[[ Given information, beginning ]]
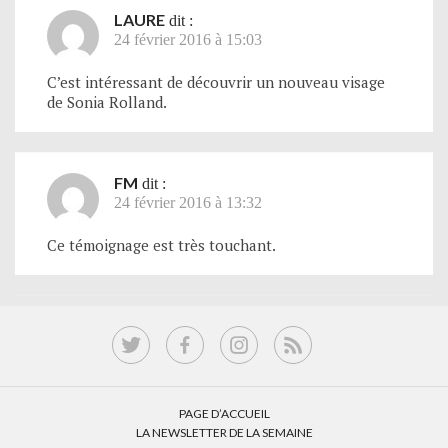
LAURE
dit :
24 février 2016 à 15:03
C’est intéressant de découvrir un nouveau visage
de Sonia Rolland.
FM
dit :
24 février 2016 à 13:32
Ce témoignage est très touchant.
PAGE D’ACCUEIL
LA NEWSLETTER DE LA SEMAINE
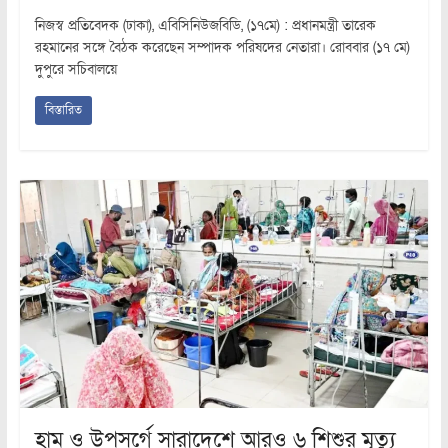
নিজস্ব প্রতিবেদক (ঢাকা), এবিসিনিউজবিডি, (১৭মে) : প্রধানমন্ত্রী তারেক
রহমানের সঙ্গে বৈঠক করেছেন সম্পাদক পরিষদের নেতারা। রোববার (১৭ মে)
দুপুরে সচিবালয়ে
বিস্তারিত
হাম ও উপসর্গে সারাদেশে আরও ৬ শিশুর মৃত্যু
[[ Given information, end ]]
= Required action =
Take every line above that includes "février" and list it.

= Response =
24 février 2016 à 15:03
24 février 2016 à 13:32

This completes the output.